Exercise details »
The answer must consist of each line below that contains the word "branch", copied in full.

==== Data shown ====

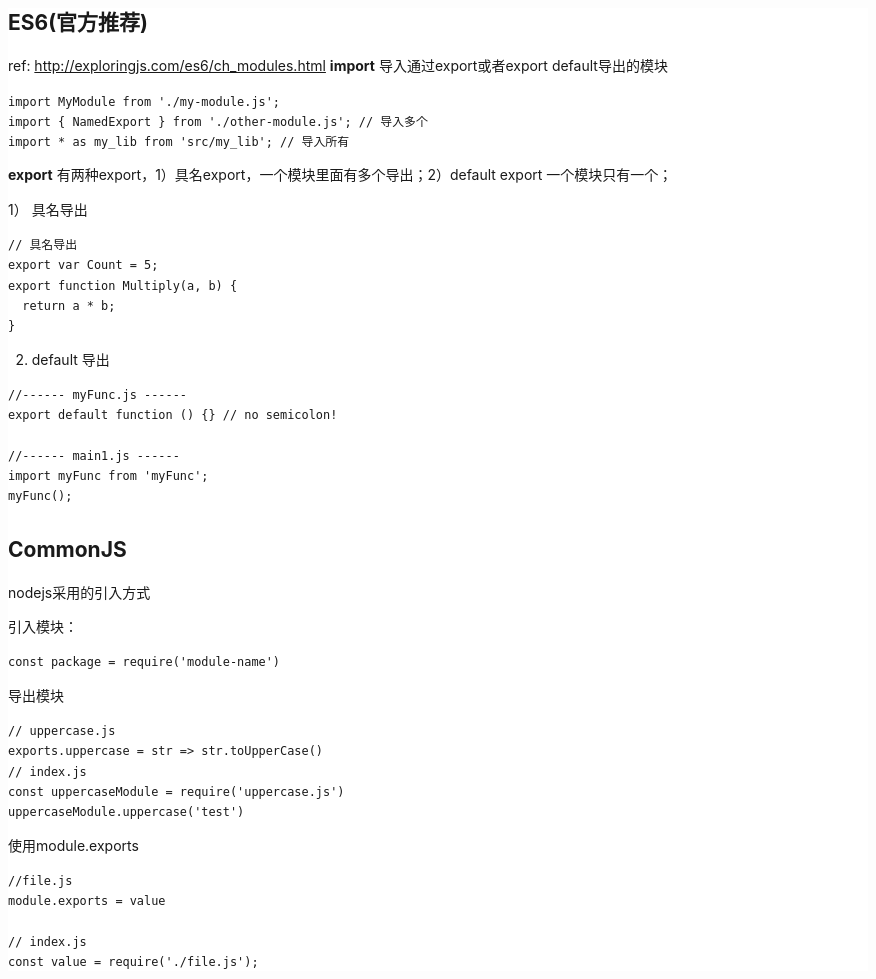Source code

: ## ES6(官方推荐)
ref: http://exploringjs.com/es6/ch_modules.html
**import**
导入通过export或者export default导出的模块
```
import MyModule from './my-module.js';
import { NamedExport } from './other-module.js'; // 导入多个
import * as my_lib from 'src/my_lib'; // 导入所有
```

**export**
有两种export，1）具名export，一个模块里面有多个导出；2）default export 一个模块只有一个；

1） 具名导出
```
// 具名导出
export var Count = 5;
export function Multiply(a, b) {
  return a * b;
}
```
2) default 导出
```
//------ myFunc.js ------
export default function () {} // no semicolon!

//------ main1.js ------
import myFunc from 'myFunc';
myFunc();
```

## CommonJS
nodejs采用的引入方式

引入模块：
```
const package = require('module-name')
```

导出模块
```
// uppercase.js
exports.uppercase = str => str.toUpperCase()
// index.js
const uppercaseModule = require('uppercase.js')
uppercaseModule.uppercase('test')
```
使用module.exports
```
//file.js
module.exports = value

// index.js
const value = require('./file.js');
```
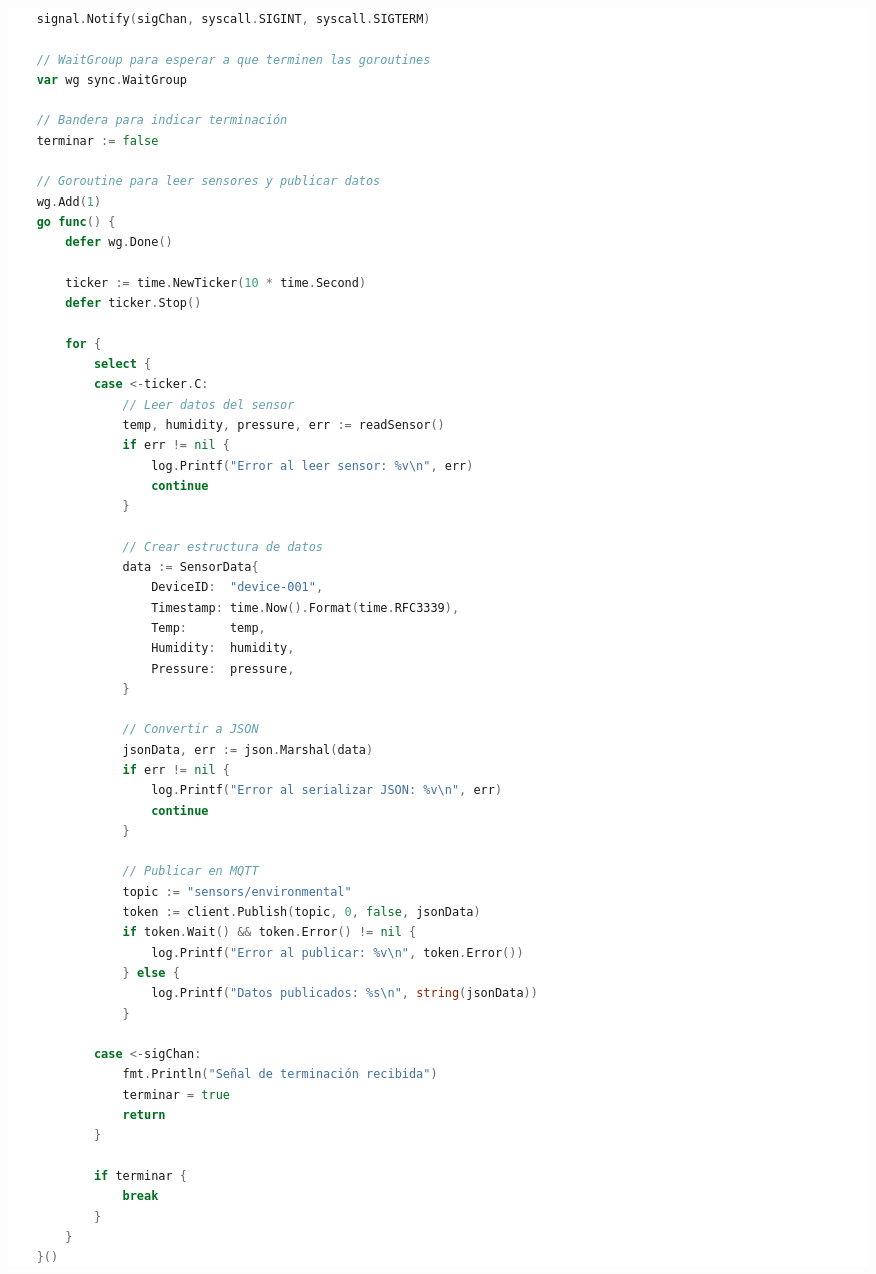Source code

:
 ```go
	signal.Notify(sigChan, syscall.SIGINT, syscall.SIGTERM)

	// WaitGroup para esperar a que terminen las goroutines
	var wg sync.WaitGroup

	// Bandera para indicar terminación
	terminar := false

	// Goroutine para leer sensores y publicar datos
	wg.Add(1)
	go func() {
		defer wg.Done()

		ticker := time.NewTicker(10 * time.Second)
		defer ticker.Stop()

		for {
			select {
			case <-ticker.C:
				// Leer datos del sensor
				temp, humidity, pressure, err := readSensor()
				if err != nil {
					log.Printf("Error al leer sensor: %v\n", err)
					continue
				}

				// Crear estructura de datos
				data := SensorData{
					DeviceID:  "device-001",
					Timestamp: time.Now().Format(time.RFC3339),
					Temp:      temp,
					Humidity:  humidity,
					Pressure:  pressure,
				}

				// Convertir a JSON
				jsonData, err := json.Marshal(data)
				if err != nil {
					log.Printf("Error al serializar JSON: %v\n", err)
					continue
				}

				// Publicar en MQTT
				topic := "sensors/environmental"
				token := client.Publish(topic, 0, false, jsonData)
				if token.Wait() && token.Error() != nil {
					log.Printf("Error al publicar: %v\n", token.Error())
				} else {
					log.Printf("Datos publicados: %s\n", string(jsonData))
				}

			case <-sigChan:
				fmt.Println("Señal de terminación recibida")
				terminar = true
				return
			}

			if terminar {
				break
			}
		}
	}()

```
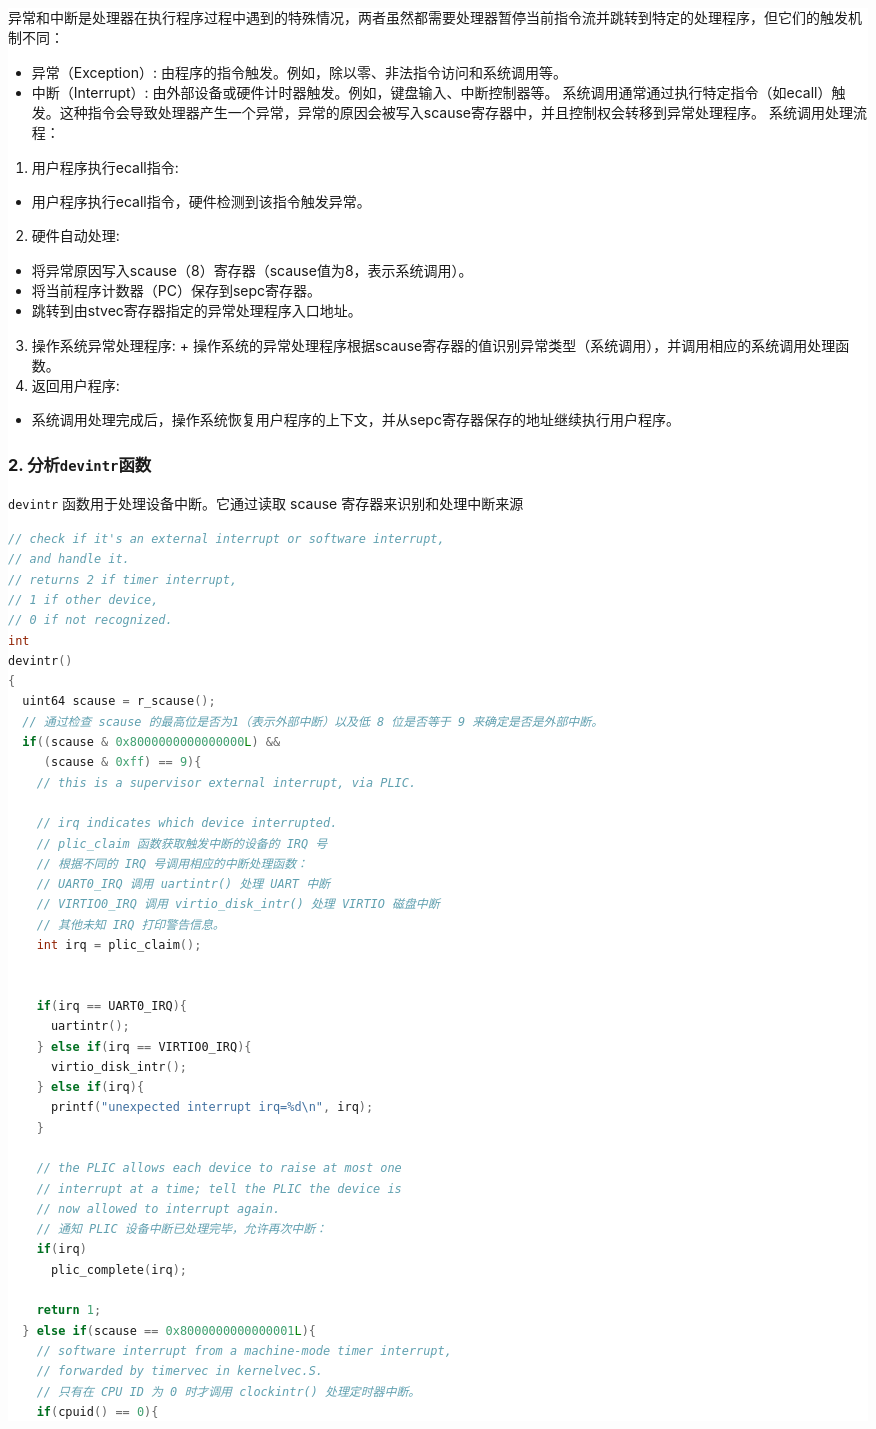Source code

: 异常和中断是处理器在执行程序过程中遇到的特殊情况，两者虽然都需要处理器暂停当前指令流并跳转到特定的处理程序，但它们的触发机制不同：
  + 异常（Exception）: 由程序的指令触发。例如，除以零、非法指令访问和系统调用等。
  + 中断（Interrupt）: 由外部设备或硬件计时器触发。例如，键盘输入、中断控制器等。
系统调用通常通过执行特定指令（如ecall）触发。这种指令会导致处理器产生一个异常，异常的原因会被写入scause寄存器中，并且控制权会转移到异常处理程序。
系统调用处理流程：
  1. 用户程序执行ecall指令:
   + 用户程序执行ecall指令，硬件检测到该指令触发异常。
  2. 硬件自动处理:
   + 将异常原因写入scause（8）寄存器（scause值为8，表示系统调用）。
   + 将当前程序计数器（PC）保存到sepc寄存器。
   + 跳转到由stvec寄存器指定的异常处理程序入口地址。
  3. 操作系统异常处理程序:
    + 操作系统的异常处理程序根据scause寄存器的值识别异常类型（系统调用），并调用相应的系统调用处理函数。
  4. 返回用户程序:
   + 系统调用处理完成后，操作系统恢复用户程序的上下文，并从sepc寄存器保存的地址继续执行用户程序。

### 2. 分析`devintr`函数
`devintr` 函数用于处理设备中断。它通过读取 scause 寄存器来识别和处理中断来源
```cpp
// check if it's an external interrupt or software interrupt,
// and handle it.
// returns 2 if timer interrupt,
// 1 if other device,
// 0 if not recognized.
int
devintr()
{
  uint64 scause = r_scause();
  // 通过检查 scause 的最高位是否为1（表示外部中断）以及低 8 位是否等于 9 来确定是否是外部中断。
  if((scause & 0x8000000000000000L) &&
     (scause & 0xff) == 9){
    // this is a supervisor external interrupt, via PLIC.

    // irq indicates which device interrupted.
    // plic_claim 函数获取触发中断的设备的 IRQ 号
    // 根据不同的 IRQ 号调用相应的中断处理函数：
    // UART0_IRQ 调用 uartintr() 处理 UART 中断
    // VIRTIO0_IRQ 调用 virtio_disk_intr() 处理 VIRTIO 磁盘中断
    // 其他未知 IRQ 打印警告信息。
    int irq = plic_claim();


    if(irq == UART0_IRQ){
      uartintr();
    } else if(irq == VIRTIO0_IRQ){
      virtio_disk_intr();
    } else if(irq){
      printf("unexpected interrupt irq=%d\n", irq);
    }

    // the PLIC allows each device to raise at most one
    // interrupt at a time; tell the PLIC the device is
    // now allowed to interrupt again.
    // 通知 PLIC 设备中断已处理完毕，允许再次中断：
    if(irq)
      plic_complete(irq);

    return 1;
  } else if(scause == 0x8000000000000001L){
    // software interrupt from a machine-mode timer interrupt,
    // forwarded by timervec in kernelvec.S.
    // 只有在 CPU ID 为 0 时才调用 clockintr() 处理定时器中断。
    if(cpuid() == 0){
```
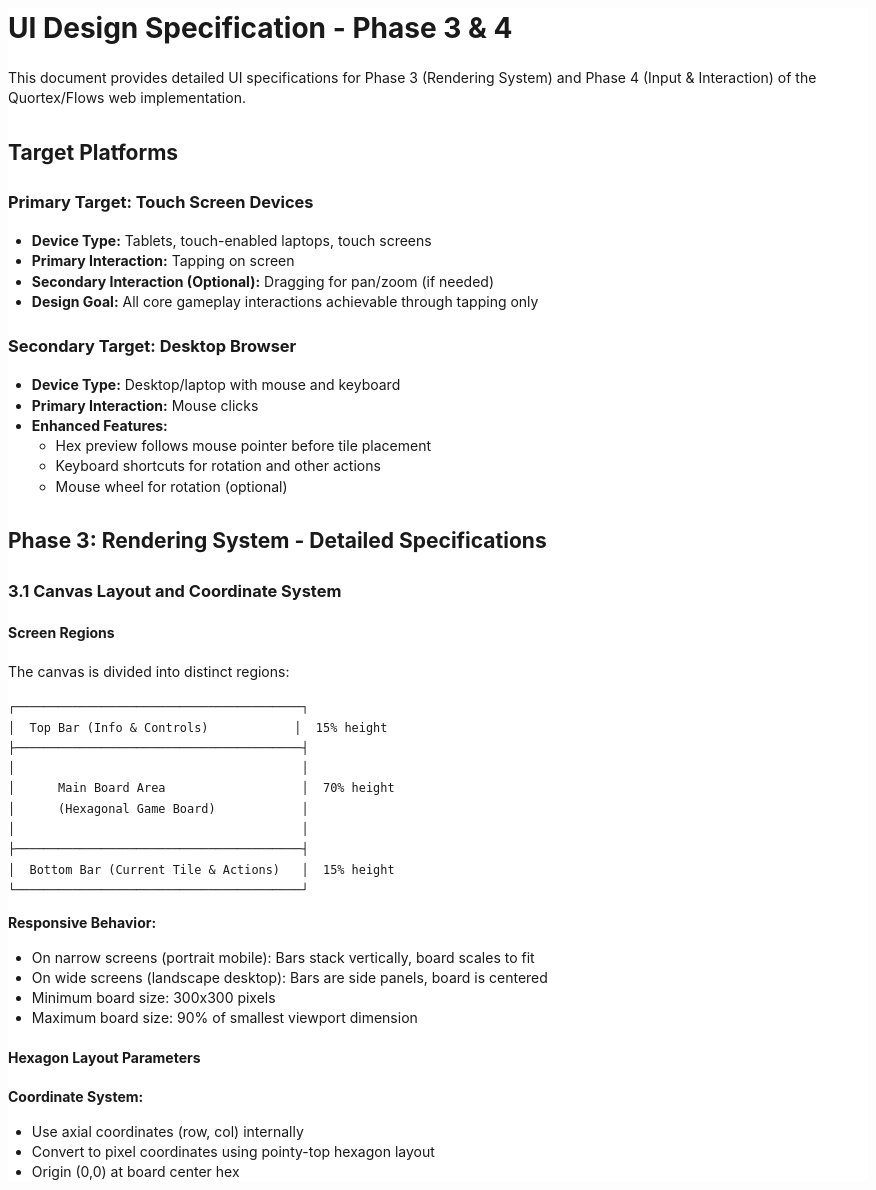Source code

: # UI Design Specification - Phase 3 & 4

This document provides detailed UI specifications for Phase 3 (Rendering System) and Phase 4 (Input & Interaction) of the Quortex/Flows web implementation.

## Target Platforms

### Primary Target: Touch Screen Devices
- **Device Type:** Tablets, touch-enabled laptops, touch screens
- **Primary Interaction:** Tapping on screen
- **Secondary Interaction (Optional):** Dragging for pan/zoom (if needed)
- **Design Goal:** All core gameplay interactions achievable through tapping only

### Secondary Target: Desktop Browser
- **Device Type:** Desktop/laptop with mouse and keyboard
- **Primary Interaction:** Mouse clicks
- **Enhanced Features:** 
  - Hex preview follows mouse pointer before tile placement
  - Keyboard shortcuts for rotation and other actions
  - Mouse wheel for rotation (optional)

## Phase 3: Rendering System - Detailed Specifications

### 3.1 Canvas Layout and Coordinate System

#### Screen Regions
The canvas is divided into distinct regions:

```
┌────────────────────────────────────────┐
│  Top Bar (Info & Controls)            │  15% height
├────────────────────────────────────────┤
│                                        │
│      Main Board Area                   │  70% height
│      (Hexagonal Game Board)            │
│                                        │
├────────────────────────────────────────┤
│  Bottom Bar (Current Tile & Actions)   │  15% height
└────────────────────────────────────────┘
```

**Responsive Behavior:**
- On narrow screens (portrait mobile): Bars stack vertically, board scales to fit
- On wide screens (landscape desktop): Bars are side panels, board is centered
- Minimum board size: 300x300 pixels
- Maximum board size: 90% of smallest viewport dimension

#### Hexagon Layout Parameters

**Coordinate System:**
- Use axial coordinates (row, col) internally
- Convert to pixel coordinates using pointy-top hexagon layout
- Origin (0,0) at board center hex
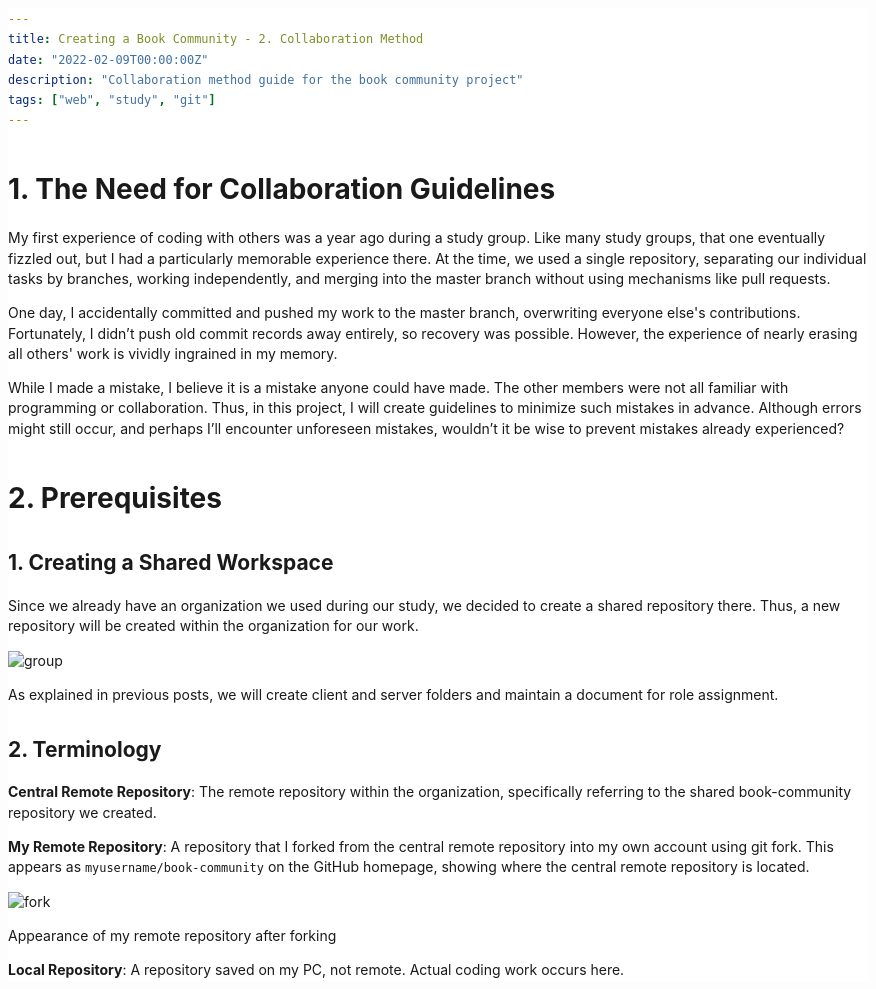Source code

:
 ```yaml
---
title: Creating a Book Community - 2. Collaboration Method
date: "2022-02-09T00:00:00Z"
description: "Collaboration method guide for the book community project"
tags: ["web", "study", "git"]
---
```


# 1. The Need for Collaboration Guidelines

My first experience of coding with others was a year ago during a study group. Like many study groups, that one eventually fizzled out, but I had a particularly memorable experience there. At the time, we used a single repository, separating our individual tasks by branches, working independently, and merging into the master branch without using mechanisms like pull requests. 

One day, I accidentally committed and pushed my work to the master branch, overwriting everyone else's contributions. Fortunately, I didn’t push old commit records away entirely, so recovery was possible. However, the experience of nearly erasing all others' work is vividly ingrained in my memory.

While I made a mistake, I believe it is a mistake anyone could have made. The other members were not all familiar with programming or collaboration. Thus, in this project, I will create guidelines to minimize such mistakes in advance. Although errors might still occur, and perhaps I’ll encounter unforeseen mistakes, wouldn’t it be wise to prevent mistakes already experienced?

# 2. Prerequisites

## 1. Creating a Shared Workspace

Since we already have an organization we used during our study, we decided to create a shared repository there. Thus, a new repository will be created within the organization for our work.

![group](./group.png)

As explained in previous posts, we will create client and server folders and maintain a document for role assignment.

## 2. Terminology

**Central Remote Repository**: The remote repository within the organization, specifically referring to the shared book-community repository we created.

**My Remote Repository**: A repository that I forked from the central remote repository into my own account using git fork. This appears as `myusername/book-community` on the GitHub homepage, showing where the central remote repository is located.

![fork](./forked.png)

Appearance of my remote repository after forking

**Local Repository**: A repository saved on my PC, not remote. Actual coding work occurs here.
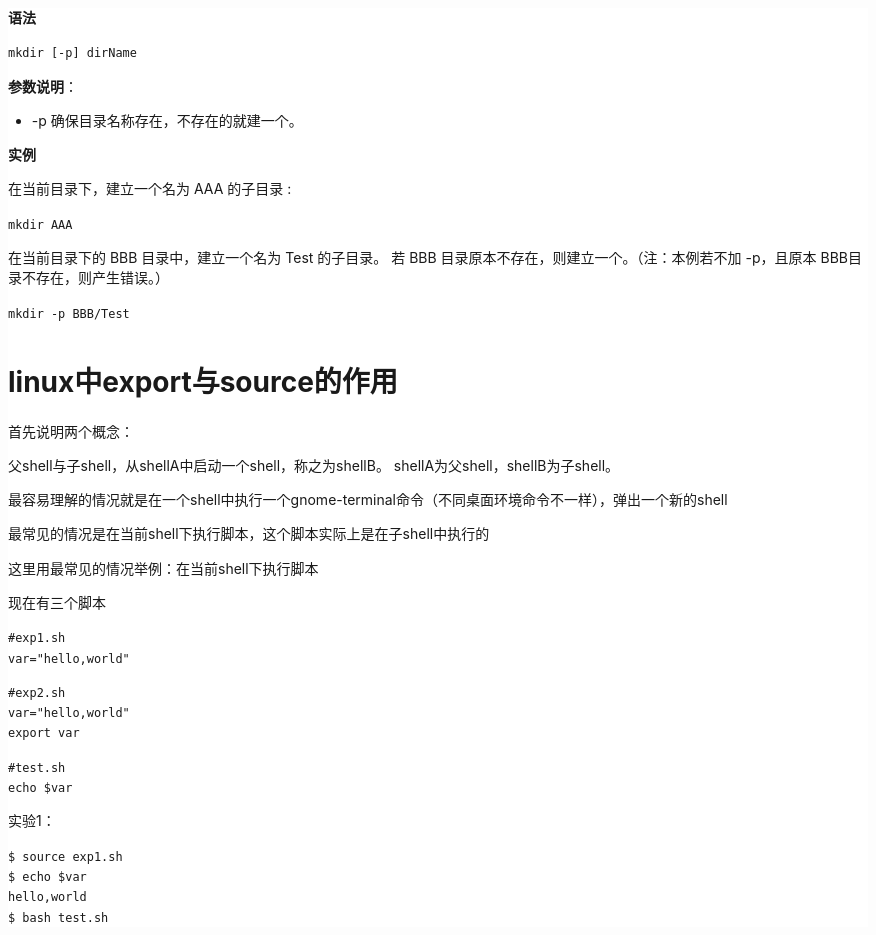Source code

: **语法**

```shell
mkdir [-p] dirName
```

**参数说明**：

- -p 确保目录名称存在，不存在的就建一个。

**实例**

在当前目录下，建立一个名为 AAA 的子目录 :

```shell
mkdir AAA
```

在当前目录下的 BBB 目录中，建立一个名为 Test 的子目录。 若 BBB 目录原本不存在，则建立一个。（注：本例若不加 -p，且原本 BBB目录不存在，则产生错误。）

```shell
mkdir -p BBB/Test
```
# linux中export与source的作用

首先说明两个概念：

父shell与子shell，从shellA中启动一个shell，称之为shellB。 shellA为父shell，shellB为子shell。

最容易理解的情况就是在一个shell中执行一个gnome-terminal命令（不同桌面环境命令不一样），弹出一个新的shell

最常见的情况是在当前shell下执行脚本，这个脚本实际上是在子shell中执行的

这里用最常见的情况举例：在当前shell下执行脚本

现在有三个脚本

```shell
#exp1.sh
var="hello,world"
```

```shell
#exp2.sh
var="hello,world"
export var
```

```shell
#test.sh
echo $var
```

实验1：

```shell
$ source exp1.sh
$ echo $var
hello,world
$ bash test.sh
```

====

The answer »
My first experience of coding with others was a year ago during a study group. Like many study groups, that one eventually fizzled out, but I had a particularly memorable experience there. At the time, we used a single repository, separating our individual tasks by branches, working independently, and merging into the master branch without using mechanisms like pull requests. 
One day, I accidentally committed and pushed my work to the master branch, overwriting everyone else's contributions. Fortunately, I didn’t push old commit records away entirely, so recovery was possible. However, the experience of nearly erasing all others' work is vividly ingrained in my memory.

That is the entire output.